I know sometime ago someone was looking for the above fish. Now Mississauga BA has 8pcs in stock, not ready for sale as what I saw today.


----------



## araziza (Jan 8, 2007)

It was me. I actually just called them about it, i was ready to go even though it was out of my way. However, they're selling them for $60 each! Incredible aquarium sells them for 32, and canada corals sold them for 35 (when they had them in stock). I know Big Al's is supposed to price match, but the second I asked about this they said they don't. I really don't want to go out of my way to be taken for nearly twice the price.


----------



## 4pokguy (Apr 27, 2011)

wait for SUM to have a sale... they usually have them for around $25 on sale


----------



## loonie (Mar 29, 2008)

araziza said:


> It was me. I actually just called them about it, i was ready to go even though it was out of my way. However, they're selling them for $60 each! Incredible aquarium sells them for 32, and canada corals sold them for 35 (when they had them in stock). I know Big Al's is supposed to price match, but the second I asked about this they said they don't. I really don't want to go out of my way to be taken for nearly twice the price.

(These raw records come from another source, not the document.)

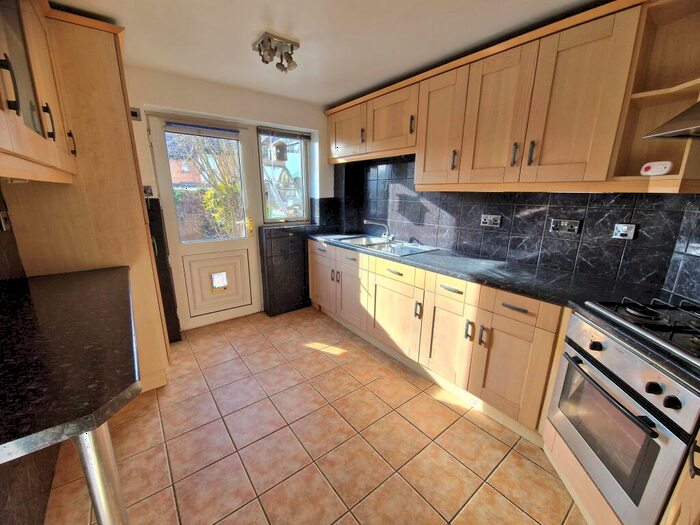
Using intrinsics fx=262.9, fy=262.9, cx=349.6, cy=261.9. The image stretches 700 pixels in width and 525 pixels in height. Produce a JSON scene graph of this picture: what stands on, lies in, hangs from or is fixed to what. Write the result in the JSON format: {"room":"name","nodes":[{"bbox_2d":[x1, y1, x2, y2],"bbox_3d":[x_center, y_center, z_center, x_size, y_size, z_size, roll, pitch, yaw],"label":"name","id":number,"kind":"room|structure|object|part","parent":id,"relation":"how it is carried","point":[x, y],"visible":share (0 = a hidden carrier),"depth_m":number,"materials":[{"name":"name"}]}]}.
{"room":"kitchen","nodes":[
{"label":"kitchen","id":0,"kind":"room"},
{"bbox_2d":[0,184,59,524],"bbox_3d":[-1.091,0.172,0.437,0.160,2.241,4.092,-10,18,-36],"label":"left wall","id":1,"kind":"structure","parent":0,"point":[3,494],"depth_m":1.13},
{"bbox_2d":[0,210,10,230],"bbox_3d":[-1.717,-0.208,1.307,0.015,0.098,0.073,-10,18,-36],"label":"wall socket","id":2,"kind":"object","parent":1,"relation":"attached to","point":[3,224],"visible":0.98,"depth_m":1.30,"materials":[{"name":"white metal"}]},
{"bbox_2d":[0,0,76,182],"bbox_3d":[-1.242,-0.712,0.813,0.357,0.821,1.183,-10,18,-36],"label":"left upper cabinet","id":3,"kind":"object","parent":1,"relation":"attached to","point":[32,131],"visible":0.99,"depth_m":0.95,"materials":[{"name":"brown wood"}]},
{"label":"handle","id":4,"kind":"part","parent":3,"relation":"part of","materials":[{"name":"metal"}]},
{"bbox_2d":[0,267,139,463],"bbox_3d":[-1.138,0.233,0.939,0.682,0.040,1.318,-10,18,-36],"label":"countertop","id":5,"kind":"structure","parent":1,"relation":"attached to","point":[58,280],"depth_m":0.74,"materials":[{"name":"black stone"}]},
{"bbox_2d":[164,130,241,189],"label":"house","id":6,"kind":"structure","parent":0,"point":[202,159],"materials":[{"name":"brick"}]},
{"bbox_2d":[123,65,334,333],"bbox_3d":[-1.261,-0.513,2.780,3.126,2.346,0.261,-10,18,-36],"label":"back wall","id":7,"kind":"structure","parent":0,"point":[248,113],"depth_m":2.54,"materials":[{"name":"white paint"}]},
{"bbox_2d":[130,107,140,119],"bbox_3d":[-1.701,-1.169,2.073,0.069,0.084,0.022,-10,18,-36],"label":"wall switch","id":8,"kind":"object","parent":7,"relation":"attached to","point":[135,113],"visible":0.87,"depth_m":2.07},
{"bbox_2d":[143,185,153,196],"bbox_3d":[-1.724,-0.601,2.232,0.078,0.097,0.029,-10,18,-36],"label":"light switch","id":9,"kind":"object","parent":7,"relation":"attached to","point":[147,188],"visible":0.63,"depth_m":2.24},
{"bbox_2d":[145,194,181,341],"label":"black panel","id":10,"kind":"object","parent":7,"relation":"attached to","point":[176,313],"visible":0.4,"depth_m":2.32,"materials":[{"name":"black"}]},
{"bbox_2d":[146,113,259,329],"bbox_3d":[-1.385,-0.327,2.669,0.864,2.049,0.124,-10,18,-36],"label":"door","id":11,"kind":"structure","parent":7,"relation":"in","point":[251,244],"depth_m":2.71,"materials":[{"name":"white plastic"}]},
{"bbox_2d":[164,120,240,138],"bbox_3d":[-1.358,-1.230,2.452,0.605,0.085,0.050,-10,18,-36],"label":"door blind","id":12,"kind":"object","parent":11,"relation":"attached to","point":[223,130],"visible":0.98,"depth_m":2.43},
{"bbox_3d":[-1.436,0.209,2.858,0.580,0.647,0.124,-10,18,-36],"label":"panel","id":13,"kind":"part","parent":11,"relation":"part of","materials":[{"name":"white plastic"}]},
{"bbox_2d":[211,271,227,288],"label":"cat flap","id":14,"kind":"object","parent":11,"relation":"in","point":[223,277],"visible":0.97,"depth_m":2.77,"materials":[{"name":"white plastic"}]},
{"bbox_3d":[-1.092,-0.395,2.878,0.058,0.191,0.073,-10,18,-36],"label":"handle","id":15,"kind":"part","parent":11,"relation":"part of","materials":[{"name":"metal"}]},
{"bbox_2d":[257,127,310,223],"bbox_3d":[-0.753,-0.953,3.024,0.592,1.040,0.104,-10,18,-36],"label":"window","id":16,"kind":"structure","parent":7,"relation":"in","point":[263,171],"depth_m":3.05,"materials":[{"name":"glass"}]},
{"bbox_2d":[258,127,309,140],"bbox_3d":[-0.703,-1.401,2.880,0.577,0.074,0.047,-10,18,-36],"label":"window blind","id":17,"kind":"object","parent":16,"relation":"attached to","point":[287,133],"visible":0.98,"depth_m":2.85,"materials":[{"name":"grey"}]},
{"bbox_2d":[259,223,318,315],"bbox_3d":[-0.683,0.065,3.197,0.745,1.036,0.220,-10,18,-36],"label":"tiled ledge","id":18,"kind":"object","parent":7,"relation":"attached to","point":[274,246],"visible":0.94,"depth_m":3.04,"materials":[{"name":"tile"}]},
{"bbox_2d":[43,306,584,524],"bbox_3d":[0.075,1.144,1.321,3.075,0.099,4.664,-10,18,-36],"label":"floor","id":19,"kind":"structure","parent":0,"point":[487,436],"depth_m":1.49,"materials":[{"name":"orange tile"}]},
{"bbox_2d":[2,3,171,392],"bbox_3d":[-1.682,-0.239,1.788,0.558,2.278,0.666,-10,18,-36],"label":"tall cabinet","id":20,"kind":"object","parent":19,"relation":"on","point":[119,94],"visible":0.55,"depth_m":1.50,"materials":[{"name":"brown wood"}]},
{"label":"handle","id":21,"kind":"part","parent":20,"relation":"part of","materials":[{"name":"metal"}]},
{"bbox_3d":[-1.462,-0.627,1.382,0.027,0.117,0.030,-10,18,-36],"label":"handle","id":22,"kind":"part","parent":20,"relation":"part of","materials":[{"name":"metal"}]},
{"bbox_2d":[74,426,127,524],"bbox_3d":[-0.660,0.782,0.742,0.095,0.870,0.095,-10,18,-36],"label":"table leg","id":23,"kind":"object","parent":19,"relation":"on","point":[87,475],"visible":0.56,"depth_m":0.67,"materials":[{"name":"silver metal"}]},
{"bbox_2d":[309,238,568,439],"bbox_3d":[0.504,0.350,2.471,0.641,0.867,2.595,-10,18,-36],"label":"base cabinet run","id":24,"kind":"object","parent":19,"relation":"on","point":[525,352],"visible":0.6,"depth_m":1.79,"materials":[{"name":"brown wood"}]},
{"bbox_3d":[-0.321,0.198,3.007,0.074,0.598,0.488,-10,18,-36],"label":"cabinet door","id":25,"kind":"part","parent":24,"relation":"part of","materials":[{"name":"beige wood"}]},
{"bbox_3d":[0.018,0.318,2.639,0.095,0.590,0.444,-10,18,-36],"label":"cabinet door","id":26,"kind":"part","parent":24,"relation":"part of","materials":[{"name":"wood"}]},
{"bbox_3d":[0.356,0.468,2.217,0.078,0.525,0.538,-10,18,-36],"label":"door","id":27,"kind":"part","parent":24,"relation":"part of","materials":[{"name":"brown wood"}]},
{"bbox_3d":[0.511,0.364,1.993,0.033,0.125,0.030,-10,18,-36],"label":"handle","id":28,"kind":"part","parent":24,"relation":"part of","materials":[{"name":"metal"}]},
{"bbox_3d":[0.666,0.551,1.868,0.074,0.524,0.386,-10,18,-36],"label":"door","id":29,"kind":"part","parent":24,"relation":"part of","materials":[{"name":"wood"}]},
{"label":"handle","id":30,"kind":"part","parent":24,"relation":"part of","materials":[{"name":"metal"}]},
{"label":"handle","id":31,"kind":"part","parent":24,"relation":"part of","materials":[{"name":"metal"}]},
{"bbox_2d":[309,234,698,387],"bbox_3d":[0.754,0.062,1.813,0.820,0.044,3.396,-10,18,-36],"label":"countertop","id":32,"kind":"structure","parent":24,"relation":"on","point":[516,288],"depth_m":1.47,"materials":[{"name":"black stone"}]},
{"bbox_2d":[327,234,438,256],"bbox_3d":[0.321,-0.103,2.608,0.524,0.169,0.937,-10,18,-36],"label":"sink","id":33,"kind":"object","parent":32,"relation":"in","point":[394,244],"visible":0.57,"depth_m":2.62,"materials":[{"name":"silver metal"}]},
{"bbox_2d":[364,219,392,240],"bbox_3d":[0.309,-0.346,2.785,0.338,0.205,0.134,3,15,10],"label":"tap","id":34,"kind":"object","parent":33,"relation":"on","point":[367,222],"visible":1,"depth_m":2.76,"materials":[{"name":"silver metal"}]},
{"bbox_2d":[585,297,699,365],"bbox_3d":[1.298,0.251,0.897,0.519,0.047,0.624,2,15,5],"label":"gas hob","id":35,"kind":"object","parent":32,"relation":"in","point":[668,337],"visible":0.98,"depth_m":1.00,"materials":[{"name":"black metal"}]},
{"bbox_3d":[0.920,0.624,1.570,0.086,0.539,0.365,-10,18,-36],"label":"cabinet door","id":36,"kind":"part","parent":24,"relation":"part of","materials":[{"name":"brown wood"}]},
{"bbox_2d":[546,308,699,524],"bbox_3d":[1.226,0.595,1.027,0.550,0.626,0.512,3,15,7],"label":"oven","id":37,"kind":"object","parent":19,"relation":"on","point":[683,394],"visible":0.89,"depth_m":0.96,"materials":[{"name":"silver metal"}]},
{"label":"knob","id":38,"kind":"part","parent":37,"relation":"part of","materials":[{"name":"black plastic"}]},
{"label":"oven handle","id":39,"kind":"part","parent":37,"relation":"part of","materials":[{"name":"metal"}]},
{"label":"knob","id":40,"kind":"part","parent":37,"relation":"part of","materials":[{"name":"black plastic"}]},
{"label":"knob","id":41,"kind":"part","parent":37,"relation":"part of","materials":[{"name":"black plastic"}]},
{"bbox_2d":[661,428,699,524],"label":"base cabinet","id":42,"kind":"object","parent":19,"relation":"on","point":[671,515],"visible":0.75,"depth_m":0.74,"materials":[{"name":"brown wood"}]},
{"bbox_2d":[51,0,604,104],"bbox_3d":[0.126,-1.216,0.770,2.996,0.102,4.531,-10,18,-36],"label":"ceiling","id":43,"kind":"structure","parent":0,"point":[116,11],"depth_m":1.60,"materials":[{"name":"white paint"}]},
{"bbox_2d":[252,31,298,71],"bbox_3d":[-0.484,-1.359,1.732,0.254,0.133,0.215,-10,18,-36],"label":"ceiling spotlight","id":44,"kind":"object","parent":43,"relation":"attached to","point":[263,40],"visible":1,"depth_m":1.70,"materials":[{"name":"silver metal"}]},
{"bbox_2d":[333,154,699,297],"bbox_3d":[1.009,-0.358,2.311,0.177,2.130,3.248,-10,18,-36],"label":"right wall","id":45,"kind":"structure","parent":0,"point":[506,211],"depth_m":1.84,"materials":[{"name":"tile"}]},
{"bbox_2d":[480,214,501,226],"bbox_3d":[1.084,-0.324,2.032,0.021,0.088,0.143,-10,18,-36],"label":"double socket","id":46,"kind":"object","parent":45,"relation":"attached to","point":[489,218],"visible":0.98,"depth_m":2.03,"materials":[{"name":"metal"}]},
{"bbox_2d":[328,0,699,195],"bbox_3d":[0.747,-0.987,2.064,0.350,0.828,2.776,-10,18,-36],"label":"upper cabinet run","id":47,"kind":"object","parent":45,"relation":"attached to","point":[596,163],"visible":0.95,"depth_m":1.43,"materials":[{"name":"brown wood"}]},
{"bbox_3d":[-0.037,-1.281,2.592,0.131,0.453,0.556,-10,18,-36],"label":"upper cabinet door","id":48,"kind":"part","parent":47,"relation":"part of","materials":[{"name":"brown wood"}]},
{"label":"handle","id":49,"kind":"part","parent":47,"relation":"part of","materials":[{"name":"metal"}]},
{"bbox_3d":[0.339,-1.162,2.191,0.196,0.453,0.508,-10,18,-36],"label":"upper cabinet door","id":50,"kind":"part","parent":47,"relation":"part of","materials":[{"name":"brown wood"}]},
{"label":"handle","id":51,"kind":"part","parent":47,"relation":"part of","materials":[{"name":"metal"}]},
{"bbox_3d":[0.623,-0.945,1.882,0.165,0.736,0.389,-10,18,-36],"label":"door","id":52,"kind":"part","parent":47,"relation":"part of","materials":[{"name":"brown wood"}]},
{"bbox_3d":[0.859,-0.835,1.591,0.090,0.731,0.353,-10,18,-36],"label":"door","id":53,"kind":"part","parent":47,"relation":"part of","materials":[{"name":"brown wood"}]},
{"bbox_3d":[1.090,-0.751,1.317,0.089,0.748,0.338,-10,18,-36],"label":"door","id":54,"kind":"part","parent":47,"relation":"part of","materials":[{"name":"brown wood"}]},
{"bbox_2d":[549,218,580,234],"bbox_3d":[1.366,-0.229,1.675,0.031,0.088,0.144,-10,18,-36],"label":"double socket","id":55,"kind":"object","parent":45,"relation":"attached to","point":[565,224],"visible":0.99,"depth_m":1.67,"materials":[{"name":"metal"}]},
{"bbox_2d":[612,223,636,239],"bbox_3d":[1.555,-0.176,1.491,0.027,0.085,0.085,-10,18,-36],"label":"cooker switch","id":56,"kind":"object","parent":45,"relation":"attached to","point":[618,234],"visible":0.98,"depth_m":1.49,"materials":[{"name":"silver"}]},
{"bbox_2d":[611,0,699,190],"bbox_3d":[1.444,-0.723,1.140,0.295,0.785,0.269,-10,18,-36],"label":"open shelf unit","id":57,"kind":"object","parent":45,"relation":"attached to","point":[652,97],"visible":0.79,"depth_m":1.21,"materials":[{"name":"brown wood"}]},
{"bbox_2d":[640,161,673,175],"bbox_3d":[1.430,-0.436,1.227,0.062,0.063,0.099,-5,16,-22],"label":"carbon monoxide alarm","id":58,"kind":"object","parent":57,"relation":"on","point":[663,165],"visible":0.99,"depth_m":1.21,"materials":[{"name":"white plastic"}]},
{"bbox_2d":[642,100,699,138],"bbox_3d":[1.444,-0.703,0.613,0.613,0.633,0.624,-10,18,-36],"label":"range hood","id":59,"kind":"object","parent":45,"relation":"attached to","point":[680,134],"visible":1,"depth_m":0.98,"materials":[{"name":"silver metal"}]},
{"bbox_2d":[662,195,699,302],"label":"right wall","id":60,"kind":"structure","parent":0,"point":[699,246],"depth_m":1.32,"materials":[{"name":"tile"}]},
{"label":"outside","id":61,"kind":"structure","parent":0,"visible":0},
{"label":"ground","id":62,"kind":"structure","parent":61,"visible":0},
{"bbox_2d":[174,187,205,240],"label":"fence","id":63,"kind":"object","parent":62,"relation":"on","point":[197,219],"visible":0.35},
{"bbox_2d":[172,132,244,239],"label":"tree","id":64,"kind":"object","parent":62,"relation":"on","point":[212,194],"visible":0.47,"depth_m":4.57,"materials":[{"name":"green plant"}]},
{"bbox_2d":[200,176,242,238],"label":"bush","id":65,"kind":"object","parent":62,"relation":"on","point":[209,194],"visible":0.52,"depth_m":4.76,"materials":[{"name":"green plant"}]},
{"bbox_2d":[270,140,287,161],"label":"birdhouse","id":66,"kind":"object","parent":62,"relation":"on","point":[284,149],"visible":0.93,"depth_m":3.23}
]}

I am surprise they quote you such high price, something not right. Anyway I try not to buy any livestock from them since I dislike to deal with that chinese girl in the fish room. I will try to ask Andrew in Dragon Aq. whether he is willing to bring in.


----------



## Crayon (Apr 13, 2014)

loonie said:


> I am surprise they quote you such high price, something not right.


I've had this happen, too. What Big ALS has told me is that they charge according to what their supplier charges, it's just a formula. So if they pay a lot, they charge a lot. I asked about the price match and they came up with the usual weasel clause which was something like "they are not identical fish because they come from a different part of the world than the ones at the other store that are cheaper"

It's enough smoke to make it impossible to verify sources and allow them not to price match.


----------